When readers first approach a story, they typically look for the following key information:
1. Where are we?
2. Who are the important characters?
3. What’s the initial problem or conflict?
Writers who neglect any of this situating information in the first few paragraphs can leave a reader disoriented, frustrated, and in danger of walking away.
People are accustomed to interacting with the world around them through the senses, and the imagined world of a story is no different for readers. In fact, when the conflict is still taking shape, and the characters and their motivating desires are still emerging, the physical world is often the first foothold.
For example, in Alice McDermott’s novel, At Weddings and Wakes, the reader is drawn along with a mother and her three children as they travel from suburban New York to an apartment in Brooklyn. McDermott describes the house door as they leave—a clean backdrop to all of the family’s photos, the bus ride, the shops they pass, the tavern doors like open mouths, the descent into the subway, and the strangers the children observe, many of them gritty and worn. The mother and her children are characterized by the ways they interact with and respond to these environments, revealing a dichotomy in the mother’s life long before the reader learns that they are visiting relatives, that the mother is unhappy in her marriage, and that the family itself is worn like the city around it from time, old grudges, and remembered misfortunes.
Here, place becomes a vehicle for forward motion and also begins to establish the two worlds of suburbia and city. The location is as important as the way the characters perceive it, and the location unleashes many opportunities for both characterization and conflict.
Location and Conflict
Location affects what is deemed appropriate behavior and so becomes a ripe element in conflict. In McDermott’s novel, the dark apartment where the grandmother lives with three daughters is an austere and tiresome place for the visiting grandchildren. It is perpetually quiet, the children are meant to make their own fun with limited resources—only magazines and a window to look out (all symbolic of the inaccessible outside world). The apartment separates the women from society and the city and becomes symbolic of the way their nursed sorrows keep them confined. Even the mother of the children who has broken away, feels compelled to return.
Objects and Characterization
The objects characters interact with and the way they move in a place can reveal a great deal about them. In McDermott’s novel, the mother purchases gum and gifts for her children at timed intervals on the trip, showing that she has done this before, her control of the situation, and the children’s need for amusement and distraction.
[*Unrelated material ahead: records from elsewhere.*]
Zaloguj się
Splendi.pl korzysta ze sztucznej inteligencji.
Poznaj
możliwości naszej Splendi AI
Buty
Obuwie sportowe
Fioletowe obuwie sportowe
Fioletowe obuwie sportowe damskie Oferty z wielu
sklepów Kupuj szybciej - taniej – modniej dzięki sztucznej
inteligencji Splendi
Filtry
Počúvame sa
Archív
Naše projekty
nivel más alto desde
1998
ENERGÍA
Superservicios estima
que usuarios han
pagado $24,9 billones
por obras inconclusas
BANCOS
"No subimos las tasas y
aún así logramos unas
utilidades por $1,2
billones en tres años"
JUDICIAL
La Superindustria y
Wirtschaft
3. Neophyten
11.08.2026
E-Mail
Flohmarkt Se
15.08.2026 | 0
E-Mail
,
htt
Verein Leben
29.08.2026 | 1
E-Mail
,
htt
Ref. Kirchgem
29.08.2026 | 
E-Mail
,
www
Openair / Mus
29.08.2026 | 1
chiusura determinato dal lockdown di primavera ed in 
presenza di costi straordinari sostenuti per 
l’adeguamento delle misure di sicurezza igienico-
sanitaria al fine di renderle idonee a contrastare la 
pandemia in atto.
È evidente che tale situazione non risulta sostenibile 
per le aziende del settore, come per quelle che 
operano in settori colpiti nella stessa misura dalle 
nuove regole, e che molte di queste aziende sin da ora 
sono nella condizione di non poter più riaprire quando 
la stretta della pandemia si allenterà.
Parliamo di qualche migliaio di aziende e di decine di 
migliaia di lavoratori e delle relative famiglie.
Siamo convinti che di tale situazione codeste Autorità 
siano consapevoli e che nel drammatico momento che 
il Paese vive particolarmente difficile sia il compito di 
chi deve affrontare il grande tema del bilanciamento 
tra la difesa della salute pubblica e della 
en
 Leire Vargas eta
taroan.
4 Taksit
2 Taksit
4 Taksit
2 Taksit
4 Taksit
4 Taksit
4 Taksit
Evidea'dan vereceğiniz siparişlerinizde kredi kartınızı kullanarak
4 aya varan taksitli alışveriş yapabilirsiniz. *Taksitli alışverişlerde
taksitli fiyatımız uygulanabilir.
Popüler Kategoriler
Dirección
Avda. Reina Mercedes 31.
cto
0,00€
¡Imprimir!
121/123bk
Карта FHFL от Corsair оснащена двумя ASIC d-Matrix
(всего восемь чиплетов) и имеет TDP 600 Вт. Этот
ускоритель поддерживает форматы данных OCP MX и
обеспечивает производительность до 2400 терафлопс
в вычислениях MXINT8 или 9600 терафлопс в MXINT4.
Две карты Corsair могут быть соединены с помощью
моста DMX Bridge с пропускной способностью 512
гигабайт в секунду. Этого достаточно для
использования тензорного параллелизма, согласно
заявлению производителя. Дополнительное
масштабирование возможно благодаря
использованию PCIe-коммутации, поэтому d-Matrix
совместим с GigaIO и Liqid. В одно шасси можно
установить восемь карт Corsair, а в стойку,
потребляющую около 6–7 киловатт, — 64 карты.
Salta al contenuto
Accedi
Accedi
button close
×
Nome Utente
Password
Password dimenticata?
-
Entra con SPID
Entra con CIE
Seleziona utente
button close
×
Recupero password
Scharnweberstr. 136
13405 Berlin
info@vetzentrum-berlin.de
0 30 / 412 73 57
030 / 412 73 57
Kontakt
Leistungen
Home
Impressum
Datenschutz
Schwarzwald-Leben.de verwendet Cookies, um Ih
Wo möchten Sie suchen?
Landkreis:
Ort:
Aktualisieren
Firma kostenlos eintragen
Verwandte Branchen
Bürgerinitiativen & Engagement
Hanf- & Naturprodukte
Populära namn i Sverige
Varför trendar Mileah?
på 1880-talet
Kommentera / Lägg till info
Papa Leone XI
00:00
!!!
Yet, when the location changes, the opportunities for characterization change as well. The mother, Lucy, communicates her displeasure with her marriage differently at the wedding, where she can’t quite be happy for her sister, on vacation at a summer cabin, where she is swept up by her husband for a boat ride, walking in the street, where she feels her city legs stabilize, in the din of a church, and the restaurant reception after the wedding. Symbolic objects also change. In the apartment, the glasses of Coke Aunt May sneaks the children show her delight in them and identify her as a beacon of joy in a joyless place. At the bakery, the brother buys bread for his fasting sister showing his growing compassion. At school, Margaret offers flowers to her teacher, a catholic nun, only to have them closeted when it is revealed that they were picked from a cemetery. In each instance, the behaviors and objects rely on the location.
Physical Space Dos and Don’ts
Do enhance your story with details about the city or region in which your story takes place. Flora and fauna in Miami is much different then Seattle. Well-placed details about culture, architecture, weather, leisure activities, employment, and landmarks can enrich a piece of writing and add depth.
Don’t neglect story in favor of too much detail.
Do know the layout of the room in which an argument is taking place or the park where your main character’s daughter sneaks off after dark. Remember that people go to locations for a reason—the grocery store for a missing condiment, Macy’s for a new raincoat, a chance encounter at the Brooklyn Bridge, a colleague’s daughter’s wedding at Chicago’s Museum of Science and Industry.
Don’t rely on familiar or cliché places and situations to drive your story. When using familiar locations, work hard to make them new or illuminate an unlikely detail.
Don’t indulge in talking heads. Sometimes writers become so interested in the dialog between characters that physical space is neglected entirely. I call this the talking heads phenomenon or dialog that exists in a vacuum. Ethereal voices calling out to one another in space are only appropriate in limited instances and usually leave the reader disoriented. Remember most characters have bodies and interact with their environment even while they are talking. If you have a dialog exchange with no gestures, actions, observations or exposition of any kind, consider adding body with the exercise below.
Exercise: Choose a scene that you have already written, maybe one that needs more energy. Rewrite the scene in a different physical space than the original version. Pay close attention to the objects the characters interact with. Consider how the space affects behavior. What words and actions do the characters use to communicate their feelings and attitudes? Let the space become a part of the conflict and illuminate the characters’ motivating desires.